Could you copy the data from the beginning through the line containing "locality: Alajuela: roadside", replacing "collector number" with "collection number" and leaving everything else unchanged?

Data shown:
----

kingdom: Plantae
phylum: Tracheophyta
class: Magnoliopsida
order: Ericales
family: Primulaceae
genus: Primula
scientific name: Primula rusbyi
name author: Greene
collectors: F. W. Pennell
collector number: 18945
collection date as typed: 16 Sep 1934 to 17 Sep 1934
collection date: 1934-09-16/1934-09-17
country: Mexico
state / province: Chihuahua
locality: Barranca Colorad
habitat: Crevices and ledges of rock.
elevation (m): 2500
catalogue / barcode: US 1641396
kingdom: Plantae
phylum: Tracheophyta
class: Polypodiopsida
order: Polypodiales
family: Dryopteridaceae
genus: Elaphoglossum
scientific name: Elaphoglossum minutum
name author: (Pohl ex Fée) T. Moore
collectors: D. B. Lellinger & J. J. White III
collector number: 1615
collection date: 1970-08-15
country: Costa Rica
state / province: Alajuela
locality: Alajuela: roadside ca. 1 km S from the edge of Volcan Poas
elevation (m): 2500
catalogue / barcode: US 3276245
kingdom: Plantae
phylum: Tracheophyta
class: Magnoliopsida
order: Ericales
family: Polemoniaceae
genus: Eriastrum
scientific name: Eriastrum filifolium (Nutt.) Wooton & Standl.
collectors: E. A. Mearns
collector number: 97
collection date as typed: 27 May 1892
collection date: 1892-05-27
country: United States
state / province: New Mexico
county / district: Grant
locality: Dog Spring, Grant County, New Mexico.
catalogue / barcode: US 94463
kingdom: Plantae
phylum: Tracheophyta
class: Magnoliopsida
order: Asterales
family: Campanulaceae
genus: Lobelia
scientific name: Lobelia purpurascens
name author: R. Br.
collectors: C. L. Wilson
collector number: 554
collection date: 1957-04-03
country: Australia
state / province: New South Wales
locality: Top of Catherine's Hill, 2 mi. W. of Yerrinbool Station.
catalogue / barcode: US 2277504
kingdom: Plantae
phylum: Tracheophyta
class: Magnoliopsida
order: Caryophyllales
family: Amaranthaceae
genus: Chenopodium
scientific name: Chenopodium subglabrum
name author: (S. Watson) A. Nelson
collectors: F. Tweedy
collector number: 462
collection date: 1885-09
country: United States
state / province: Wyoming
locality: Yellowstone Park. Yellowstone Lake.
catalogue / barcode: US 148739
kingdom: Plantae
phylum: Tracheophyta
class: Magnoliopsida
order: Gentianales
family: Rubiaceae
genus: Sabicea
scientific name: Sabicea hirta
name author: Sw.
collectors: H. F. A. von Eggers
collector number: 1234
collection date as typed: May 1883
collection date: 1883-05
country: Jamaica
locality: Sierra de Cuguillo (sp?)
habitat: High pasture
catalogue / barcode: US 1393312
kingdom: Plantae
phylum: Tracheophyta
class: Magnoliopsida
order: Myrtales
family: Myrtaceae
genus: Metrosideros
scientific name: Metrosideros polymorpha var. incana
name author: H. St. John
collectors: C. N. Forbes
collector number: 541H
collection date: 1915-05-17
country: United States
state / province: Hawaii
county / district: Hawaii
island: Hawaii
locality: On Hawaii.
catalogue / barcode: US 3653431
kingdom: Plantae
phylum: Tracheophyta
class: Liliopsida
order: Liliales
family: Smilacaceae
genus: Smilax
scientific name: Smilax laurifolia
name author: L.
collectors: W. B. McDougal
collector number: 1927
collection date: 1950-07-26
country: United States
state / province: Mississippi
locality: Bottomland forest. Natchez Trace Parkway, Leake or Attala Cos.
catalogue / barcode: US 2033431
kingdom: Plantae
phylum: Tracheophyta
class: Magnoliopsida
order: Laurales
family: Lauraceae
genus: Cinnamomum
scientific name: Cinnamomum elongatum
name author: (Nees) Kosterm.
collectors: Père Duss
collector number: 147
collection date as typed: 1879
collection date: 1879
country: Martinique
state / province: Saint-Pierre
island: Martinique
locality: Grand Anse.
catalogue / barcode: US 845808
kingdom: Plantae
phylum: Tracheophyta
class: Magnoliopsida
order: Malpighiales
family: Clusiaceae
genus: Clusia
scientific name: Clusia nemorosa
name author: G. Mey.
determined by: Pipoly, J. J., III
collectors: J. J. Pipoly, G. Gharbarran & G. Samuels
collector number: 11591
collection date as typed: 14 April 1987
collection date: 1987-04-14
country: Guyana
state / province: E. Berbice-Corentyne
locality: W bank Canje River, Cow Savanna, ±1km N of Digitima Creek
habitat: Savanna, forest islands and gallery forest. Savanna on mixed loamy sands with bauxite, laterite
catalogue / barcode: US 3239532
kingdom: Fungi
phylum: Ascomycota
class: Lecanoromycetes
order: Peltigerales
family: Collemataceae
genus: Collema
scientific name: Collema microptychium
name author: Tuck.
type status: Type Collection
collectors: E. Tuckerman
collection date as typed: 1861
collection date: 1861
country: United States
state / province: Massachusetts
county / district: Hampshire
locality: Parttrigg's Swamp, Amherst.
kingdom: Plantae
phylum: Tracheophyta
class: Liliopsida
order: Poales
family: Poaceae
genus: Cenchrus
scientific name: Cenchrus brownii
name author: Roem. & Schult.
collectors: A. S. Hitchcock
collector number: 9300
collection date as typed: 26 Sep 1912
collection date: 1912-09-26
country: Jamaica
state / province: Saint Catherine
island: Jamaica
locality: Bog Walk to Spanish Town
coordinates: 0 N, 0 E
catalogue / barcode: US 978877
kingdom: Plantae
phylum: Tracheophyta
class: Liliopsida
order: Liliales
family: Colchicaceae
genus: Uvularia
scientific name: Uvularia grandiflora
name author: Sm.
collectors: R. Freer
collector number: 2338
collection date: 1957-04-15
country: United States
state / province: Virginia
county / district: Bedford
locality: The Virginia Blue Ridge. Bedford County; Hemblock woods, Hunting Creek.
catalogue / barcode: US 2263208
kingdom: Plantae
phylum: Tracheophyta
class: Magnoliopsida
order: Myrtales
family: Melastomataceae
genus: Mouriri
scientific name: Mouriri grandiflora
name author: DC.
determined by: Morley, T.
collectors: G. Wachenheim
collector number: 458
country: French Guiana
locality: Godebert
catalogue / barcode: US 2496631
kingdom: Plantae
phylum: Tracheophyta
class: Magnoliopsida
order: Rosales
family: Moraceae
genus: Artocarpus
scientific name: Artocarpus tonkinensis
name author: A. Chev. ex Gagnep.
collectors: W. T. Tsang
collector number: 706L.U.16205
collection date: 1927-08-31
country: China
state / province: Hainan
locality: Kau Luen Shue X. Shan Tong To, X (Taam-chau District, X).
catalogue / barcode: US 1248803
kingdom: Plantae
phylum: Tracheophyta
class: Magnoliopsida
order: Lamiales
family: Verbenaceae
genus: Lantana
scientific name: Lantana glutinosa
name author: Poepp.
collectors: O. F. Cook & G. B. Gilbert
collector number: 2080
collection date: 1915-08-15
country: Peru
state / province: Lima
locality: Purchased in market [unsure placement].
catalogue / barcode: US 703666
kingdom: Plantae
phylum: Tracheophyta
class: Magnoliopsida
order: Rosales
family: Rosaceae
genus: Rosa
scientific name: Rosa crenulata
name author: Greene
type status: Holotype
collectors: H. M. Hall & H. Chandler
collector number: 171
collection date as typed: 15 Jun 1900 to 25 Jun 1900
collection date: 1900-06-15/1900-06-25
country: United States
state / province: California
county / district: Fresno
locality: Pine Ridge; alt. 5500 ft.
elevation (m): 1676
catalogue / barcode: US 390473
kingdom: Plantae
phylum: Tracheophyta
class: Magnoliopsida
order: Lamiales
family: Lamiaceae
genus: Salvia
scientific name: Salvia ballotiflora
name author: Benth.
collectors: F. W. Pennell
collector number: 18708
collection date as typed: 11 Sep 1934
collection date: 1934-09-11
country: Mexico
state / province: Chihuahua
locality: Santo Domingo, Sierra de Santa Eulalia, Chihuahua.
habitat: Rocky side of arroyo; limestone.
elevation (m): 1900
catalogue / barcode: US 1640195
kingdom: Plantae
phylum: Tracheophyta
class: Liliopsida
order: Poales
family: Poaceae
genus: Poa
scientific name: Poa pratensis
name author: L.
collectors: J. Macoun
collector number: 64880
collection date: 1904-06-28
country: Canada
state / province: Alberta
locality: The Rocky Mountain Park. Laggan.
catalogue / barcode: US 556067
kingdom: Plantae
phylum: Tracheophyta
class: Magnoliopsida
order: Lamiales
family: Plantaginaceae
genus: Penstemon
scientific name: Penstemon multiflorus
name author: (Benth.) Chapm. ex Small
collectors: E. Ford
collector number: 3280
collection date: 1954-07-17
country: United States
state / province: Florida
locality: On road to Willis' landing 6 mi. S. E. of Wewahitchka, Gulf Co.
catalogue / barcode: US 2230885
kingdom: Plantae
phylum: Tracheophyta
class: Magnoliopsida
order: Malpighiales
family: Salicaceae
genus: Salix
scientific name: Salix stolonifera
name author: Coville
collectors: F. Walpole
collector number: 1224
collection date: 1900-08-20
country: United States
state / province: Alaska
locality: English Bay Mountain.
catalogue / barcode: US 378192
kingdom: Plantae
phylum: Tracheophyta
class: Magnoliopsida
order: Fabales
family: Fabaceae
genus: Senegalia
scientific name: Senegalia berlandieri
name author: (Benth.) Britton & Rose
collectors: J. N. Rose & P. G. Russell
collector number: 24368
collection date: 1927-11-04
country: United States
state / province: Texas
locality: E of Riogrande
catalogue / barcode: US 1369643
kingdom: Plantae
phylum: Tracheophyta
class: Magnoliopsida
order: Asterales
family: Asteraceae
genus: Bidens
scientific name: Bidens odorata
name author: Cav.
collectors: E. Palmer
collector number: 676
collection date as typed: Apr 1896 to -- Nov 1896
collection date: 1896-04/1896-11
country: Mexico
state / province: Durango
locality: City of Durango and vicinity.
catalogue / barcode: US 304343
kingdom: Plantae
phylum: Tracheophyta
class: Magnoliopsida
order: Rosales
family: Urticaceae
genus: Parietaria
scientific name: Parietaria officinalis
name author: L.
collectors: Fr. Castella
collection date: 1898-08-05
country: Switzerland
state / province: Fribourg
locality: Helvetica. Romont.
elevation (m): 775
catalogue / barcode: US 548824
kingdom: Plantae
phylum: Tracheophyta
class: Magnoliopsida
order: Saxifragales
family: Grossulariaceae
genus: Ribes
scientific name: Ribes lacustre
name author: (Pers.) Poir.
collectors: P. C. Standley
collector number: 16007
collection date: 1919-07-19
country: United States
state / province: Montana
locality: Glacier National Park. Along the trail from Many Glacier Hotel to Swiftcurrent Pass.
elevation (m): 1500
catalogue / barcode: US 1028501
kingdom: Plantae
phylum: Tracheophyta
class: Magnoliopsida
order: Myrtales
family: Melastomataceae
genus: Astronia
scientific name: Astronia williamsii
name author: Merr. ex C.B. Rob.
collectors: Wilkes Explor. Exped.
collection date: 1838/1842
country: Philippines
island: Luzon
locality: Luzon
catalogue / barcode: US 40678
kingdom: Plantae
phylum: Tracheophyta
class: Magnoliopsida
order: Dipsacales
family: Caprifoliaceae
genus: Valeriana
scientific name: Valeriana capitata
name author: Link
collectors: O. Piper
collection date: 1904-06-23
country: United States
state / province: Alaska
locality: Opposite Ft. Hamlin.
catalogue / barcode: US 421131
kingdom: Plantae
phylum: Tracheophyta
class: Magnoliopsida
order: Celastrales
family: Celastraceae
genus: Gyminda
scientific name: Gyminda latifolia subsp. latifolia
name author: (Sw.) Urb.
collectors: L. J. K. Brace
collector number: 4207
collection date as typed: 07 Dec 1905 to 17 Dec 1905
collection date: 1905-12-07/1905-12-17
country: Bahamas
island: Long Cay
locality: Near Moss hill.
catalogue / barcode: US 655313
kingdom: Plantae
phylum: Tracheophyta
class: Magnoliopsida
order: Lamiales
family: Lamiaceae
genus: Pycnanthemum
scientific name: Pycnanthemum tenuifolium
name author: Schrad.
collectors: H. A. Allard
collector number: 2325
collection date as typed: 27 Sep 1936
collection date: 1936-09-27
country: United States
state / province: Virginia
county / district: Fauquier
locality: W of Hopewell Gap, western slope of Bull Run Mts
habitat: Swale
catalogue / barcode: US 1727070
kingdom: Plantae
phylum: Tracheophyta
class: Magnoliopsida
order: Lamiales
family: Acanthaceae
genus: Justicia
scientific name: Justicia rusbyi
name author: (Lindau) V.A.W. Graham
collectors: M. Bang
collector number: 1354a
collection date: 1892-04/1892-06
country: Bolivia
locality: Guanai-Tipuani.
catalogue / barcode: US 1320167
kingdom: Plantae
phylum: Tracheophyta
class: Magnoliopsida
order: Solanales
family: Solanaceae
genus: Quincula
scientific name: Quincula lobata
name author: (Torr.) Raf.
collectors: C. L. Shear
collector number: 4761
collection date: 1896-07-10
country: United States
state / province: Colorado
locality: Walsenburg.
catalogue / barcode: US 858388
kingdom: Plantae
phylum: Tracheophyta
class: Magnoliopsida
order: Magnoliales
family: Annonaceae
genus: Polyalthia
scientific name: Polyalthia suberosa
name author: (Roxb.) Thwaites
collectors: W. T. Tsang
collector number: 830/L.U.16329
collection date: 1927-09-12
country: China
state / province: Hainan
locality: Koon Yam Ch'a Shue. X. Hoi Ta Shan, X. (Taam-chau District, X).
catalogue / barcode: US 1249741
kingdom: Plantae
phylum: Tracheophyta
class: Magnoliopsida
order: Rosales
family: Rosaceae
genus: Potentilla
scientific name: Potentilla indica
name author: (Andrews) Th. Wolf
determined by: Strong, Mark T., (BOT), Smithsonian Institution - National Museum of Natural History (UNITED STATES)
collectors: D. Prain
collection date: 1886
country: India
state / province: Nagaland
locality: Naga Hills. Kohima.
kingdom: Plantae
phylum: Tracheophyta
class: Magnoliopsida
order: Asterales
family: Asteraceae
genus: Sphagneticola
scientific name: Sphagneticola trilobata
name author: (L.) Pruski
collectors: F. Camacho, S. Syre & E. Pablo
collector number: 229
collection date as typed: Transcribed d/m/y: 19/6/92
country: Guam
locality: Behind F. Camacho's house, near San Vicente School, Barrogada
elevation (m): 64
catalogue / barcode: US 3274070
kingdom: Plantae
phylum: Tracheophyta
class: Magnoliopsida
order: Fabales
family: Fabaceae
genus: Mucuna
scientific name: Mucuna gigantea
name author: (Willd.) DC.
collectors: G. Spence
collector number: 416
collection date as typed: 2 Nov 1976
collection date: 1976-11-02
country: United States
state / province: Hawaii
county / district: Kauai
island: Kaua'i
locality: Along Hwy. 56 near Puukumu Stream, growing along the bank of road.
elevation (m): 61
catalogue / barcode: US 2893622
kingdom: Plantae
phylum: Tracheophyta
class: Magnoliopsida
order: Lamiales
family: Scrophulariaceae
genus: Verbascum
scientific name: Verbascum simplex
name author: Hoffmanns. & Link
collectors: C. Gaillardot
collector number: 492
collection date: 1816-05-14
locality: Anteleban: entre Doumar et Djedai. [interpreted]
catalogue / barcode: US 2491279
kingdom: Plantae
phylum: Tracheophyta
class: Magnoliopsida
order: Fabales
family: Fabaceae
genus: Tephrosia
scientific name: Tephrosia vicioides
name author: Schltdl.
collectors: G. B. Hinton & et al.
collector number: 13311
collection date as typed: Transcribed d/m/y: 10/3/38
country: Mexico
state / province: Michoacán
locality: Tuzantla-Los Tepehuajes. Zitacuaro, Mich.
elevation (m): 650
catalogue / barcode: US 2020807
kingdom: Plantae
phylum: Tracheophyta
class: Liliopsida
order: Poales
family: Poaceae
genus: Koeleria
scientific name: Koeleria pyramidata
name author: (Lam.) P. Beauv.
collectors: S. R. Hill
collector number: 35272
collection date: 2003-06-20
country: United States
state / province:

----

Written response:
kingdom: Plantae
phylum: Tracheophyta
class: Magnoliopsida
order: Ericales
family: Primulaceae
genus: Primula
scientific name: Primula rusbyi
name author: Greene
collectors: F. W. Pennell
collection number: 18945
collection date as typed: 16 Sep 1934 to 17 Sep 1934
collection date: 1934-09-16/1934-09-17
country: Mexico
state / province: Chihuahua
locality: Barranca Colorad
habitat: Crevices and ledges of rock.
elevation (m): 2500
catalogue / barcode: US 1641396
kingdom: Plantae
phylum: Tracheophyta
class: Polypodiopsida
order: Polypodiales
family: Dryopteridaceae
genus: Elaphoglossum
scientific name: Elaphoglossum minutum
name author: (Pohl ex Fée) T. Moore
collectors: D. B. Lellinger & J. J. White III
collection number: 1615
collection date: 1970-08-15
country: Costa Rica
state / province: Alajuela
locality: Alajuela: roadside ca. 1 km S from the edge of Volcan Poas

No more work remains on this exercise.